In only his third tournament of the year, 37-year-old Wawrinka admits the upcoming clash will be ‘really difficult’ but he is willing to give it his best shot.




Image via

Until now 15 months have passed since Stan Wawrinka last experienced the feeling of recording back-to-back wins in a tournament of any sort.


The three-time Grand Slam champion was sidelined from the sport for a year due a foot injury which ended up requiring two surgeries. The first was done in March last year before he underwent another procedure in June. The surgeries occurred just four years after he underwent two other operations on his left knee. Despite the physical problems and frustration, the Swiss isn’t giving up on his career just yet and is proving why at this week’s Italian Open.

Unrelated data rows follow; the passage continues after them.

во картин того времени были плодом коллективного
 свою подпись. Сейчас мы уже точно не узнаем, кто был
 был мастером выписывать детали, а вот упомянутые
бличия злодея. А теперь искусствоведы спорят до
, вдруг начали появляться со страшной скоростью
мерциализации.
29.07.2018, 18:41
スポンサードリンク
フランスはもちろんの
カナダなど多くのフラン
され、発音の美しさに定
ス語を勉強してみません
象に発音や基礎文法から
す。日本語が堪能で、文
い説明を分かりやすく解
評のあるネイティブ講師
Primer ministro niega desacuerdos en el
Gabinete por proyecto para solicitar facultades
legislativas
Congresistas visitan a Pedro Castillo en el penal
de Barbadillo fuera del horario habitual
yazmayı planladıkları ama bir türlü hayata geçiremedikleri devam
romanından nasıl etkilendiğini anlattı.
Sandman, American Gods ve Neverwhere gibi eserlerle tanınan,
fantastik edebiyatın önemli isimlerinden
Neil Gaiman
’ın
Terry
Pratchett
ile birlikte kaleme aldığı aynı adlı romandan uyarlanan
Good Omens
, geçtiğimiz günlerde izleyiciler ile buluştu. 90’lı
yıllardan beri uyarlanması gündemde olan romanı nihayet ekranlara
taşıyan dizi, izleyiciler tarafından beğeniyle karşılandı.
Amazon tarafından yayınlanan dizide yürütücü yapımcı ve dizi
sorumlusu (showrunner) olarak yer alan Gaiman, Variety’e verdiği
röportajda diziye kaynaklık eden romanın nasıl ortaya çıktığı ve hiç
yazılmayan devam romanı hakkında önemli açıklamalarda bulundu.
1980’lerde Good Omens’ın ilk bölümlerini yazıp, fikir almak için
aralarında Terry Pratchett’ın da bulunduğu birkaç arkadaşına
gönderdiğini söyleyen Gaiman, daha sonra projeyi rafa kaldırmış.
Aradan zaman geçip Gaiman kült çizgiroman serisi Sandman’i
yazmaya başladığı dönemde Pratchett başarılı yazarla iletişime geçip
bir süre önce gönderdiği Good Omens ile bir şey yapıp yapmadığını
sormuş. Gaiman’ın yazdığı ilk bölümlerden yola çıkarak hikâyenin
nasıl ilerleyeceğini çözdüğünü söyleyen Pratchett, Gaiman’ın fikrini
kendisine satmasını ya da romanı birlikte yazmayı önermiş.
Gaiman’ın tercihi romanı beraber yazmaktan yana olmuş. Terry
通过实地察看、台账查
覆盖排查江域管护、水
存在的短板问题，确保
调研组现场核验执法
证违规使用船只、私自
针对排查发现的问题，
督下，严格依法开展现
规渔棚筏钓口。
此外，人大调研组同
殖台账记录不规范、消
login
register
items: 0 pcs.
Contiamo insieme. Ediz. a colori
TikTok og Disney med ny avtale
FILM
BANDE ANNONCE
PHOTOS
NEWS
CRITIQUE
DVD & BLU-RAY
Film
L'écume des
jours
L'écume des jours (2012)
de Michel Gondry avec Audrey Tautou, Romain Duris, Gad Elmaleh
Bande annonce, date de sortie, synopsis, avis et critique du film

A day after knocking out 14th seed Reilly Opelka, Wawrinka battled on court for almost three hours to oust Laslo Djere 7-6(8), 3-6, 6-4, in front of a highly animated crowd. The rollercoaster battle saw him fight back from a 1-3 deficit in the deciding set. Then four match points came and went before he finally prevailed. Booking his place in the last 16 of a Masters 1000 event for the first time since Paris 2020.

“It’s helping me to keep doing what I love. Tennis is a passion. The crowd, the support, the atmosphere, these courts is the reason why after two surgeries and one year out (of the Tour) I’m still playing tennis at 37. To live those moments as much as I can and I’m enjoying it a lot,” Wawrinka told following his win over Djere.

At 361st in the world, Wawrinka has become the lowest-ranked player to reach the third round of a Masters event since Taylor Dent at the 2009 Miami Open. In Rome specifically, he is the lowest-ranked third round player since Carrado Borroni in 1995.

The reward is a clash with world No.1 Novak Djokovic in what will be a true test for Wawrinka. The two have an extensive rivalry after playing each other on the Tour 25 times before, including the finals of the 2015 French Open and the 2016 US Open. Djokovic currently leads their head-to-head 19-6 with their last meeting taking place in 2019.

“It’s always special to play against him,” Wawrinka said of the 20-time Grand Slam winner. “As I’ve said many times I’m not where I want to be yet with my game and fitness level. I need those matches.’
“To have a chance to play against the best player (in the ATP rankings) it’s going to be really difficult for me because I think I’m not ready to compete at that level. (But) it’s what I need. I need those challenges and push myself as much as I can to keep improving.”

Wawrinka’s win over Djere is his 535th on the ATP Tour and his 24th at the Italian Masters.